Dunque il passaggio c’è stato. E il presidente comunista spiega il percorso fatto. Con metodo e precisione, incurante di un microfono che fa le bizze. «Abbiamo cercato di indicare al Paese delle priorità. Esigenze vere, problemi veri. Abbiamo fatto il nostro dovere. Bisogna che ci si metta in mente che con Rifondazione occorre una consultazione permanente. Bisogna discutere insieme, sempre e continuamente. Non c'è altra strada, l'Ulivo non ha una maggioranza, non ce l'ha. Per avere la maggioranza ha bisogno dei voti di Rifondazione. Ma Rifondazione comunista e l'Ulivo sono due cose diverse. Non contrapposte ma diverse. Perché abbiamo programmi diversi: non contrapposti, ma non coincidenti».

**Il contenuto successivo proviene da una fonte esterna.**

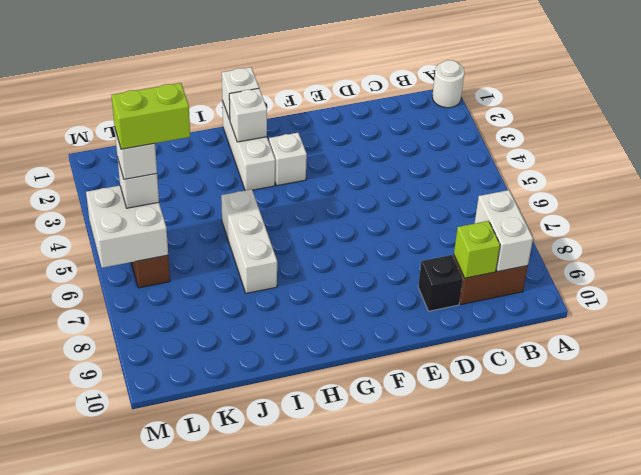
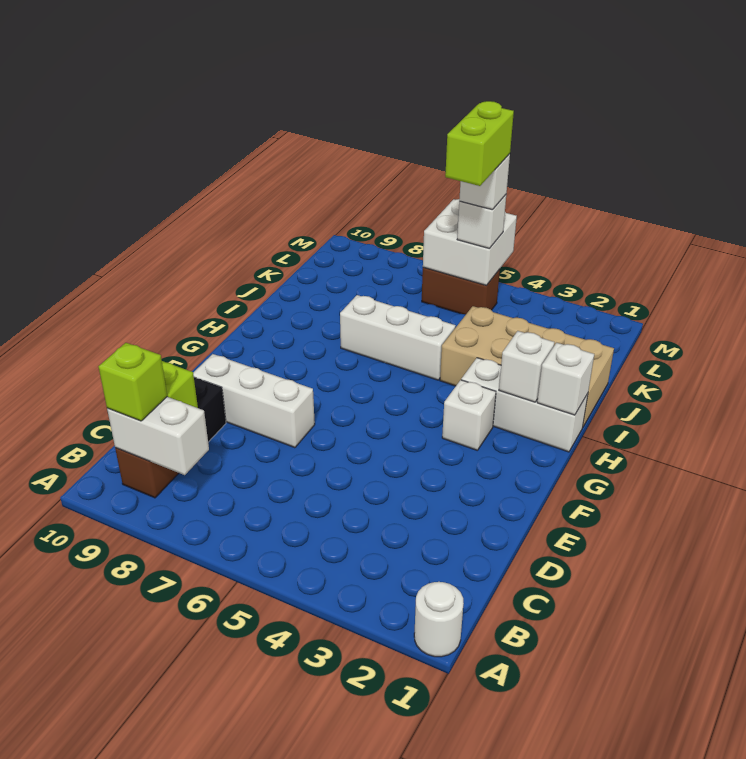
none -> lime 1x1 brick [98,343,167,421]
none -> white 1x3 brick [193,354,315,448]
none -> tan 2x4 brick [440,306,614,428]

Allora bisogna interrogarsi sul percorso da seguire: «Qual è la strada. Quella della reciproca possibilità di comprensione, d'intesa. E' scritto come primo punto di quest'accordo: una consultazione permanente con Rifondazione. Non una nostra presenza nel governo, è una fuga in avanti. E’ una richiesta che non ha fondamento. Non abbiamo una pregiudiziale contro la partecipazione al governo della cosa pubblica. Ma quando ci entriamo in un locale, regionale o nazionale è perché c’è un accordo reale, perché c'è una concordanza programmatica vera. Come si fa quando sulla scuola abbiamo posizioni diverse, sulla giustizia posizioni diverse, su certi aspetti di politica estera abbiamo posizioni diverse, così come sulle posizioni economiche che sono fondamentali. No non è così che si fa. Noi abbiamo il senso di responsabilità».

Ma come si è arrivati all’accordo, senza fughe in avanti? «Siamo riusciti ad eliminare alcuni dei ticket più odiosi, non ancora tutti. Questo lo abbiamo ribadito e ce l'abbiamo fatta. Così come sulle pensioni di anzianità che sono una conquista». Punto per punto, «senza chiedere la luna nel pozzo», ma senza cedimenti. Così sulla riduzione dell'orario di lavoro: 35 ore a parità di salario. «Quante battaglie dovremo ancora sostenere; c'è chi ci ha dato una mano, Oltralpe, è Jospin». Ma restano gli attacchi di Confindustria, «basterebbe fosse meno meschina».E, sulle 35 ore, risuonano le obiezioni dei sindacati. E Cossutta si toglie qualche altro sassolino. «Non le capisco - dice - sul "Sole 24 Ore" D’Antoni dice di esser contro una legge delle 35 ore. Certo, deve essere frutto della contrattazione e dell'azione dei sindacati. Sissignori, ma non c'è contrasto. Perché - rivolto ai sindacati - vedete in modo cosi assurdo il fatto che si possa avere una legge sulle 35 ore? Ma non è un modo per aiutare la lotta dei lavoratori? Oppure, caro D’Antoni, sei preso da un ira nei nostri confronti perché abbiamo saputo fare meglio di te, attraverso il nostro lavoro e la nostra caparbia? E avete fatto un accordo con il governo, sapendo che non c'era l’accordo con Rifondazione comunista. Non si fa così la politica, la politica deve tenere conto delle sue regole: la politica esige il confronto, la lotta nella società. Ma deve ricevere anche l'intervento legislativo. La legge finanziaria non la firmano i sindacati e la Confindustria con il governo: la vota il parlamento. E in parlamento, caro D’Antoni, noi siamo determinanti».

Per oggi può bastare. Ad Acqui spunta il sole. Sarà certo un caso.